Additionally, dynamic assays and their relationship with time have been investigated to optimize continuous enzyme assays for ALP analysis, aiding in the improvement of ALP assay conditions. Nevertheless, each assay may have its own calibration issues related to the device used, the running buffer, the applied voltage, the components, and the type of assay (continuous or discontinuous). Research on ALP release from living cells using UV-Vis detection is relatively rare, along with using cell lysis dissolved in bicarbonate buffer inside the capillary. The use of buffer with a pKa of 6.1 might limit the assay as it significantly differs from the optimal pH of ALP. Capillary electrophoresis involves multiple steps in experiments to allow validation assays for the isoenzyme release from living cells. Optimizing the components of the cell lysis mixture or medium is crucial for the accurate identification of isoenzymes and selective inhibition assays. Additionally, CE samples may need to be diluted to approximately 100× due to their sensitivity.

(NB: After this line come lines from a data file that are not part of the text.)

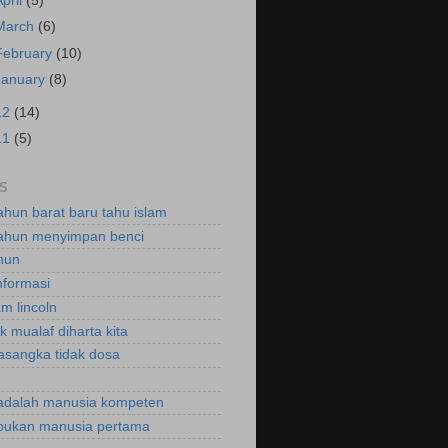
April
(5)
March
(6)
February
(10)
January
(8)
12
(14)
11
(5)
S
ahun barat baru tahu islam
ahun menyimpan benci
hun
nformasi
m lincoln
k mualaf diharta kita
asangka tidak dosa
adalah manusia kompeten
bukan manusia pertama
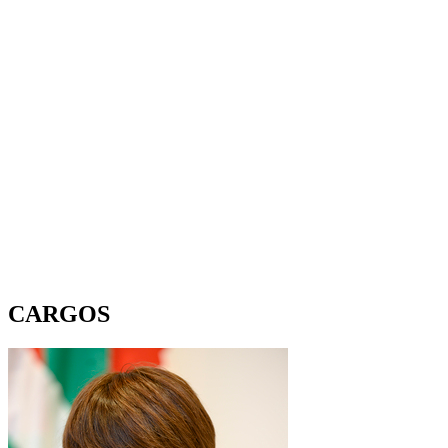
CARGOS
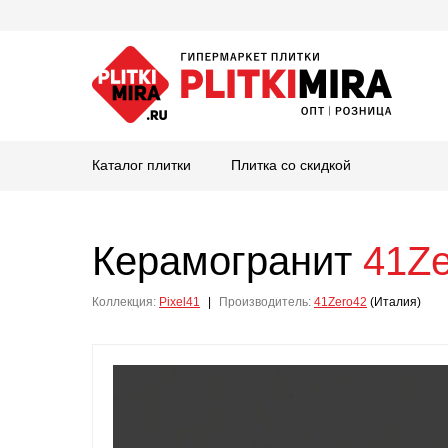
Каталог плитки
Плитка со скидкой
Керамогранит
41Ze
Коллекция:
Pixel41
|
Производитель:
41Zero42
(Италия)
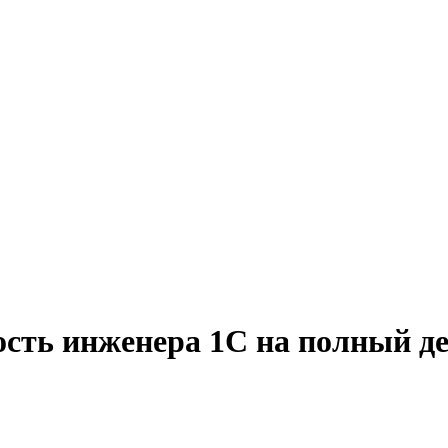
ость инженера 1С на полный де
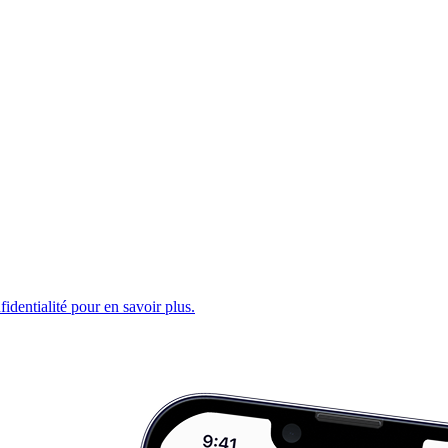
fidentialité pour en savoir plus.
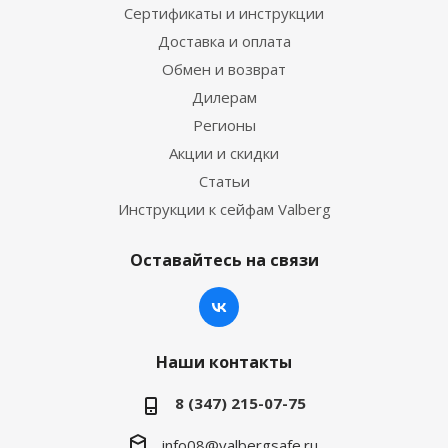
Сертификаты и инструкции
Доставка и оплата
Обмен и возврат
Дилерам
Регионы
Акции и скидки
Статьи
Инструкции к сейфам Valberg
Оставайтесь на связи
Наши контакты
8 (347) 215-07-75
info08@valbergsafe.ru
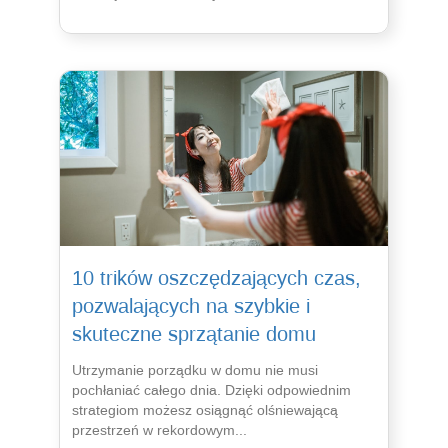
10 trików oszczędzających czas,
pozwalających na szybkie i
skuteczne sprzątanie domu
Utrzymanie porządku w domu nie musi
pochłaniać całego dnia. Dzięki odpowiednim
strategiom możesz osiągnąć olśniewającą
przestrzeń w rekordowym...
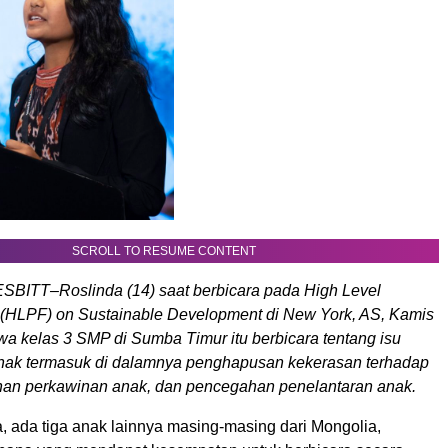
SCROLL TO RESUME CONTENT
BITT–Roslinda (14) saat berbicara pada High Level
m (HLPF) on Sustainable Development di New York, AS, Kamis
wa kelas 3 SMP di Sumba Timur itu berbicara tentang isu
nak termasuk di dalamnya penghapusan kekerasan terhadap
an perkawinan anak, dan pencegahan penelantaran anak.
, ada tiga anak lainnya masing-masing dari Mongolia,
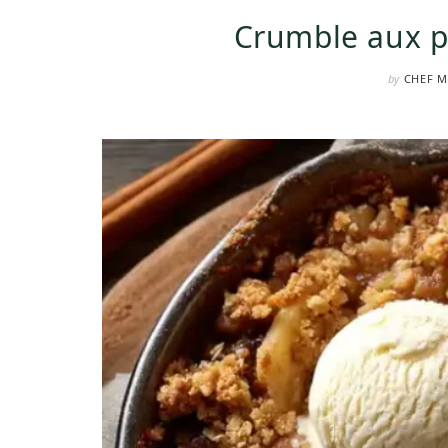
Crumble aux p
by
CHEF M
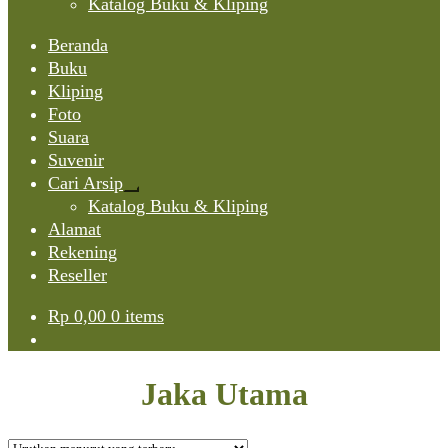
Katalog Buku & Kliping
Beranda
Buku
Kliping
Foto
Suara
Suvenir
Cari Arsip
Expand
Katalog Buku & Kliping
child
Alamat
menu
Rekening
Reseller
Rp
0,00
0 items
Jaka Utama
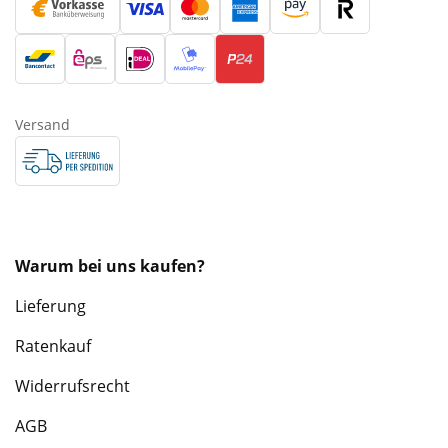
Versand
Warum bei uns kaufen?
Lieferung
Ratenkauf
Widerrufsrecht
AGB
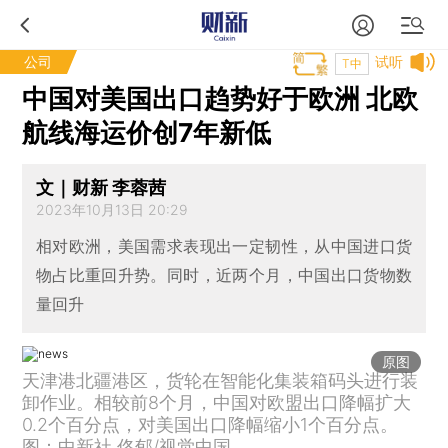
公司
试听
T中
中国对美国出口趋势好于欧洲 北欧
航线海运价创7年新低
文｜财新 李蓉茜
2023年10月13日 20:29
相对欧洲，美国需求表现出一定韧性，从中国进口货
物占比重回升势。同时，近两个月，中国出口货物数
量回升
原图
天津港北疆港区，货轮在智能化集装箱码头进行装
卸作业。相较前8个月，中国对欧盟出口降幅扩大
0.2个百分点，对美国出口降幅缩小1个百分点。
图：中新社 佟郁/视觉中国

With the above suggestions, adapting ALP assays in capillary electrophoresis from whole cell lysis can be advantageous for PTM understanding, as well as for single-cell analysis [
64,
65]. Electrophoresis distinguishes isoforms, aiding quantification, while coupling with mass spectrometry reveals detailed PTM profiles and regulatory roles. Correlating patterns with conditions offers insights into protein activity. These intracellular molecular activities enable the detection of phosphorylation-dependent signaling events at the single-cell level. Additionally, this enzymatic activity can reduce potential biases introduced by phosphorylation variations among individual cells, leading to more reliable single-cell data [
66].
8. Conclusions
This review paper has illuminated the importance of capillary electrophoresis in examining alkaline phosphatase, delving into its potential for advancing enzyme analysis, and showcasing how this research could drive innovations in enzyme detection and comprehension across diverse scientific domains, including PTMs. Recent studies have exemplified continuous efforts in thoroughly exploring the various parameters of enzyme assays within fused capillary electrophoresis. By refining factors like substrate concentration, buffer pH, and incubation time within the capillary, researchers are striving to elevate the efficiency and sensitivity of ALP analysis. The incorporation of mass spectrometry and the consideration of migration time contribute additional depth to characterizing enzymatic reactions through capillary electrophoresis methodologies. Capillary electrophoresis serves as a valuable tool, providing insights into enzyme behavior encompassing substrate specificity and reaction kinetics, thereby fostering a more profound grasp of alkaline phosphatase activity. By harnessing the potential of capillary electrophoresis in enzyme analysis, scientists can devise and optimize detection techniques not only for alkaline phosphatase but also for other enzymes, with broader implications spanning biotechnology, medicine, and biochemistry.